FTC Greenlights $13.5B Ad Merger with Clause Benefiting Elon Musk’s X

FTC okays major ad merger with condition barring bias against platforms like X based on ideological or political content.
In a move that could reshape the digital advertising landscape, the Federal Trade Commission has given conditional approval to a $13.5 billion merger between Omnicom and Interpublic Group — the nation’s third- and fourth-largest media buying firms — with a unique provision aimed at curbing what it sees as ideological bias in ad placements.

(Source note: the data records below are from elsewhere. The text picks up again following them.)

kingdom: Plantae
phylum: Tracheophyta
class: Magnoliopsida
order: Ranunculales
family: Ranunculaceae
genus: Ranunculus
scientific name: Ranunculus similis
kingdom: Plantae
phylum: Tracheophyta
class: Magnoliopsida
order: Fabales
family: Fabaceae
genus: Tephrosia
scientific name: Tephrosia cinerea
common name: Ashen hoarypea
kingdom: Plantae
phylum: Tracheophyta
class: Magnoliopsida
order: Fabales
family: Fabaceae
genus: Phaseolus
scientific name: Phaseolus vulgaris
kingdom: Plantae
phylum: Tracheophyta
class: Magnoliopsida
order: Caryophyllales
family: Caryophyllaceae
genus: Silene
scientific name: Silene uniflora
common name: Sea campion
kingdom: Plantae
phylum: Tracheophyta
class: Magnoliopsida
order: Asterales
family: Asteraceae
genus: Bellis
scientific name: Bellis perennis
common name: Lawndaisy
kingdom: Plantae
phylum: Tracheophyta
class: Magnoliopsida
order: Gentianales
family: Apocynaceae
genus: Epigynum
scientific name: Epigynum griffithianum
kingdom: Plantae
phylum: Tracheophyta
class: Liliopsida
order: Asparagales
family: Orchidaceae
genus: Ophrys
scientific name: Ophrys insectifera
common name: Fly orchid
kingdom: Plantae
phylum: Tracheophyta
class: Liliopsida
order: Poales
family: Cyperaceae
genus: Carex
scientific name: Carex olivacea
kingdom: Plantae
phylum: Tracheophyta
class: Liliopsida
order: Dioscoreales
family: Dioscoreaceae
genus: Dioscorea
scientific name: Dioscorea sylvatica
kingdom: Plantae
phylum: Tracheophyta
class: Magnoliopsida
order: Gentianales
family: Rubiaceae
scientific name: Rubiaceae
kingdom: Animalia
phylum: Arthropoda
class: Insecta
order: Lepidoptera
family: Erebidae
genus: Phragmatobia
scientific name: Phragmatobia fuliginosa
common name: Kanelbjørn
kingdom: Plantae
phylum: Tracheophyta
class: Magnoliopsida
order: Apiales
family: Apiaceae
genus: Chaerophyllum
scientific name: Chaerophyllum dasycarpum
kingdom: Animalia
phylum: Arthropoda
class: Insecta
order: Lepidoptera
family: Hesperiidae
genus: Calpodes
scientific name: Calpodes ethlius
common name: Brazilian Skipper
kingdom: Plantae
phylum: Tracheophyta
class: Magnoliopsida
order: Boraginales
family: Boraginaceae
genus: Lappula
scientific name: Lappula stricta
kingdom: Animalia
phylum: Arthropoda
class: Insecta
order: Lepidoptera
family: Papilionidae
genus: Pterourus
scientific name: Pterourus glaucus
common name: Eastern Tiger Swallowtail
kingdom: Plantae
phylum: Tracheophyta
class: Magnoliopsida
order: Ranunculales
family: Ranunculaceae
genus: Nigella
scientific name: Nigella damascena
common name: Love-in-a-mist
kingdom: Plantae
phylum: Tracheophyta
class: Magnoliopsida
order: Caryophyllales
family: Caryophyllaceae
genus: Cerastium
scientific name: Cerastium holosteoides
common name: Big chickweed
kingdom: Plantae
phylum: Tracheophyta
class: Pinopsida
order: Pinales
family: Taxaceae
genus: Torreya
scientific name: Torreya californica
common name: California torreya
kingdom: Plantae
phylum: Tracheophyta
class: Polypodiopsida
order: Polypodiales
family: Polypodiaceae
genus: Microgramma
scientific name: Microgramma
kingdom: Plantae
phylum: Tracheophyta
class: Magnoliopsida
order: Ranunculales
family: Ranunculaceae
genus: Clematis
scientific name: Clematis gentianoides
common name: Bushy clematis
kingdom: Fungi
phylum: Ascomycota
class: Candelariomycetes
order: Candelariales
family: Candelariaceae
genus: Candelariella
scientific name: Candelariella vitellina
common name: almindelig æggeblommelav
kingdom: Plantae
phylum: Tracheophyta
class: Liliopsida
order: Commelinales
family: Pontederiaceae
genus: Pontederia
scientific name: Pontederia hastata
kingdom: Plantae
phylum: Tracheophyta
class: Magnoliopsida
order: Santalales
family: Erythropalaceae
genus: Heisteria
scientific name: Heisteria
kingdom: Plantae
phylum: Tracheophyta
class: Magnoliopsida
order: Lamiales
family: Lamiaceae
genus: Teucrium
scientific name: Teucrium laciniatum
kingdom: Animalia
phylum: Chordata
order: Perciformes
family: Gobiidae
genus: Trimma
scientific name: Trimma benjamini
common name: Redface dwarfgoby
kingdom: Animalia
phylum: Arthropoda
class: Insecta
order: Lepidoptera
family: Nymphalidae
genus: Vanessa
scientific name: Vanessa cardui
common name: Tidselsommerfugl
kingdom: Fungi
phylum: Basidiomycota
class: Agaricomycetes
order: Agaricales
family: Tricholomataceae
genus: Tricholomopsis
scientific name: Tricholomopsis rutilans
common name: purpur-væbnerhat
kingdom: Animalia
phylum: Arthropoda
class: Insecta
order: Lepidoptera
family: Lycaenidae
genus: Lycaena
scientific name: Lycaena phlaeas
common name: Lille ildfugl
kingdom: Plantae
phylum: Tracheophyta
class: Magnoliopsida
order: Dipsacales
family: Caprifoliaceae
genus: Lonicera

The FTC’s proposed consent order, released Monday, bars the merged company from directing or restricting advertising spending based on a platform’s political or ideological leanings. This decision comes as a direct response to concerns voiced by congressional Republicans and tech magnate Elon Musk, whose platform X (formerly Twitter) has faced a mass advertiser exodus due to controversial content.
The order stipulates that Omnicom cannot refuse to work with advertisers based on political perspectives or steer clients’ ads away from certain platforms for the same reason — unless explicitly requested by the advertiser. This means platforms like X, which saw advertisers flee in 2023 after ads appeared alongside pro-Nazi content, would be protected from automatic exclusion.
“This decree goes to great lengths to avoid interfering with the free, regular course of business between marketing firms and their customers,” said FTC Republican Chair Andrew Ferguson. “Omnicom-IPG may choose with whom it does business and follow any lawful instruction from its customers as to where and how to advertise. No one will be forced to have their brand or their ads appear in venues and among content they do not wish.”
The consent order includes language prohibiting Omnicom from maintaining policies that "decline to deal with Advertisers based on political or ideological viewpoints" or "direct Advertisers’ advertising spend based on the Media Publisher’s political or ideological viewpoints."
The merger drew additional scrutiny due to its potential to reduce competition in the media buying industry. The FTC’s complaint warns that with fewer major players, the risk of coordination and mutual reinforcement among remaining firms could increase — potentially echoing the role of the now-defunct Global Alliance for Responsible Media (GARM), which helped advertisers avoid “non-brand-safe” content before dissolving under legal and financial pressure.
GARM’s work had previously drawn ire from Musk, who labeled advertiser pullback from X an “illegal boycott.” The FTC is currently investigating Media Matters, a media watchdog group Musk blames for encouraging brands to leave his platform. Media Matters filed a countersuit earlier Monday.
Despite constitutional protections for boycotts, the FTC argues this new rule does not interfere with advertisers’ First Amendment rights. The consent decree applies solely to Omnicom’s own internal policies, not those of its clients.
Philippe Krakowsky, CEO of Interpublic, called the move a “notable step forward” for the merger, while Omnicom CEO John Wren expressed confidence that the deal would close in the second half of 2025.
The proposal was approved by Chair Ferguson and Commissioner Melissa Holyoak. Commissioner Mark Meador recused himself. The FTC is currently operating under a Republican majority, after President Donald Trump dismissed the two Democratic commissioners and has yet to appoint replacements.